**PROBLEM DESCRIPTION:** Restate the records that follow word for word; no pictures should appear.

------ DATA EXCERPTS ------

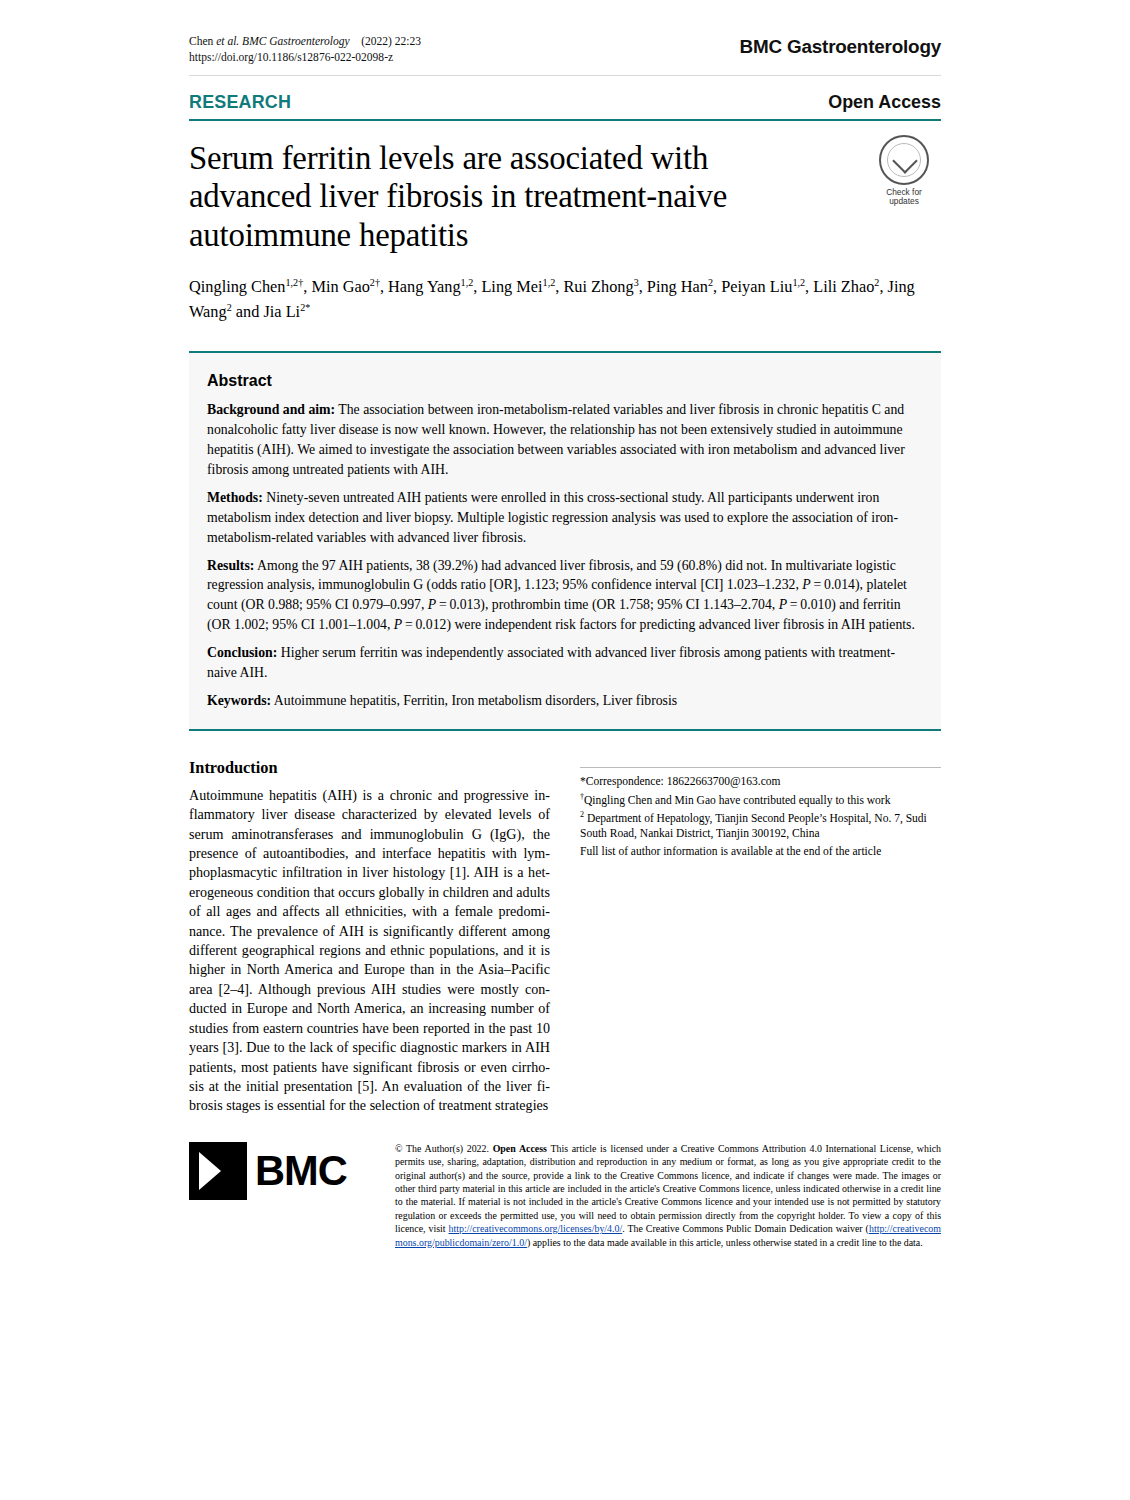Chen et al. BMC Gastroenterology (2022) 22:23 https://doi.org/10.1186/s12876-022-02098-z
BMC Gastroenterology
RESEARCH
Open Access
Check for
updates
Serum ferritin levels are associated with advanced liver fibrosis in treatment-naive autoimmune hepatitis
Qingling Chen1,2†, Min Gao2†, Hang Yang1,2, Ling Mei1,2, Rui Zhong3, Ping Han2, Peiyan Liu1,2, Lili Zhao2, Jing Wang2 and Jia Li2*
Abstract
Background and aim: The association between iron-metabolism-related variables and liver fibrosis in chronic hepatitis C and nonalcoholic fatty liver disease is now well known. However, the relationship has not been extensively studied in autoimmune hepatitis (AIH). We aimed to investigate the association between variables associated with iron metabolism and advanced liver fibrosis among untreated patients with AIH.
Methods: Ninety-seven untreated AIH patients were enrolled in this cross-sectional study. All participants underwent iron metabolism index detection and liver biopsy. Multiple logistic regression analysis was used to explore the association of iron-metabolism-related variables with advanced liver fibrosis.
Results: Among the 97 AIH patients, 38 (39.2%) had advanced liver fibrosis, and 59 (60.8%) did not. In multivariate logistic regression analysis, immunoglobulin G (odds ratio [OR], 1.123; 95% confidence interval [CI] 1.023–1.232, P = 0.014), platelet count (OR 0.988; 95% CI 0.979–0.997, P = 0.013), prothrombin time (OR 1.758; 95% CI 1.143–2.704, P = 0.010) and ferritin (OR 1.002; 95% CI 1.001–1.004, P = 0.012) were independent risk factors for predicting advanced liver fibrosis in AIH patients.
Conclusion: Higher serum ferritin was independently associated with advanced liver fibrosis among patients with treatment-naive AIH.
Keywords: Autoimmune hepatitis, Ferritin, Iron metabolism disorders, Liver fibrosis
Introduction
Autoimmune hepatitis (AIH) is a chronic and progressive inflammatory liver disease characterized by elevated levels of serum aminotransferases and immunoglobulin G (IgG), the presence of autoantibodies, and interface hepatitis with lymphoplasmacytic infiltration in liver histology [1]. AIH is a heterogeneous condition that occurs globally in children and adults of all ages and affects all ethnicities, with a female predominance. The prevalence of AIH is significantly different among different geographical regions and ethnic populations, and it is higher in North America and Europe than in the Asia–Pacific area [2–4]. Although previous AIH studies were mostly conducted in Europe and North America, an increasing number of studies from eastern countries have been reported in the past 10 years [3]. Due to the lack of specific diagnostic markers in AIH patients, most patients have significant fibrosis or even cirrhosis at the initial presentation [5]. An evaluation of the liver fibrosis stages is essential for the selection of treatment strategies
*Correspondence: 18622663700@163.com
†Qingling Chen and Min Gao have contributed equally to this work
2 Department of Hepatology, Tianjin Second People’s Hospital, No. 7, Sudi South Road, Nankai District, Tianjin 300192, China
Full list of author information is available at the end of the article
BMC
© The Author(s) 2022. Open Access This article is licensed under a Creative Commons Attribution 4.0 International License, which permits use, sharing, adaptation, distribution and reproduction in any medium or format, as long as you give appropriate credit to the original author(s) and the source, provide a link to the Creative Commons licence, and indicate if changes were made. The images or other third party material in this article are included in the article's Creative Commons licence, unless indicated otherwise in a credit line to the material. If material is not included in the article's Creative Commons licence and your intended use is not permitted by statutory regulation or exceeds the permitted use, you will need to obtain permission directly from the copyright holder. To view a copy of this licence, visit http://creativecommons.org/licenses/by/4.0/. The Creative Commons Public Domain Dedication waiver (http://creativecommons.org/publicdomain/zero/1.0/) applies to the data made available in this article, unless otherwise stated in a credit line to the data.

------

**ANSWER TO THIS PROBLEM:**
Chen et al. BMC Gastroenterology (2022) 22:23 https://doi.org/10.1186/s12876-022-02098-z
BMC Gastroenterology
RESEARCH
Open Access
Check for
updates
Serum ferritin levels are associated with advanced liver fibrosis in treatment-naive autoimmune hepatitis
Qingling Chen1,2†, Min Gao2†, Hang Yang1,2, Ling Mei1,2, Rui Zhong3, Ping Han2, Peiyan Liu1,2, Lili Zhao2, Jing Wang2 and Jia Li2*
Abstract
Background and aim: The association between iron-metabolism-related variables and liver fibrosis in chronic hepatitis C and nonalcoholic fatty liver disease is now well known. However, the relationship has not been extensively studied in autoimmune hepatitis (AIH). We aimed to investigate the association between variables associated with iron metabolism and advanced liver fibrosis among untreated patients with AIH.
Methods: Ninety-seven untreated AIH patients were enrolled in this cross-sectional study. All participants underwent iron metabolism index detection and liver biopsy. Multiple logistic regression analysis was used to explore the association of iron-metabolism-related variables with advanced liver fibrosis.
Results: Among the 97 AIH patients, 38 (39.2%) had advanced liver fibrosis, and 59 (60.8%) did not. In multivariate logistic regression analysis, immunoglobulin G (odds ratio [OR], 1.123; 95% confidence interval [CI] 1.023–1.232, P = 0.014), platelet count (OR 0.988; 95% CI 0.979–0.997, P = 0.013), prothrombin time (OR 1.758; 95% CI 1.143–2.704, P = 0.010) and ferritin (OR 1.002; 95% CI 1.001–1.004, P = 0.012) were independent risk factors for predicting advanced liver fibrosis in AIH patients.
Conclusion: Higher serum ferritin was independently associated with advanced liver fibrosis among patients with treatment-naive AIH.
Keywords: Autoimmune hepatitis, Ferritin, Iron metabolism disorders, Liver fibrosis
Introduction
Autoimmune hepatitis (AIH) is a chronic and progressive inflammatory liver disease characterized by elevated levels of serum aminotransferases and immunoglobulin G (IgG), the presence of autoantibodies, and interface hepatitis with lymphoplasmacytic infiltration in liver histology [1]. AIH is a heterogeneous condition that occurs globally in children and adults of all ages and affects all ethnicities, with a female predominance. The prevalence of AIH is significantly different among different geographical regions and ethnic populations, and it is higher in North America and Europe than in the Asia–Pacific area [2–4]. Although previous AIH studies were mostly conducted in Europe and North America, an increasing number of studies from eastern countries have been reported in the past 10 years [3]. Due to the lack of specific diagnostic markers in AIH patients, most patients have significant fibrosis or even cirrhosis at the initial presentation [5]. An evaluation of the liver fibrosis stages is essential for the selection of treatment strategies
*Correspondence: 18622663700@163.com
†Qingling Chen and Min Gao have contributed equally to this work
2 Department of Hepatology, Tianjin Second People’s Hospital, No. 7, Sudi South Road, Nankai District, Tianjin 300192, China
Full list of author information is available at the end of the article
BMC
© The Author(s) 2022. Open Access This article is licensed under a Creative Commons Attribution 4.0 International License, which permits use, sharing, adaptation, distribution and reproduction in any medium or format, as long as you give appropriate credit to the original author(s) and the source, provide a link to the Creative Commons licence, and indicate if changes were made. The images or other third party material in this article are included in the article's Creative Commons licence, unless indicated otherwise in a credit line to the material. If material is not included in the article's Creative Commons licence and your intended use is not permitted by statutory regulation or exceeds the permitted use, you will need to obtain permission directly from the copyright holder. To view a copy of this licence, visit http://creativecommons.org/licenses/by/4.0/. The Creative Commons Public Domain Dedication waiver (http://creativecommons.org/publicdomain/zero/1.0/) applies to the data made available in this article, unless otherwise stated in a credit line to the data.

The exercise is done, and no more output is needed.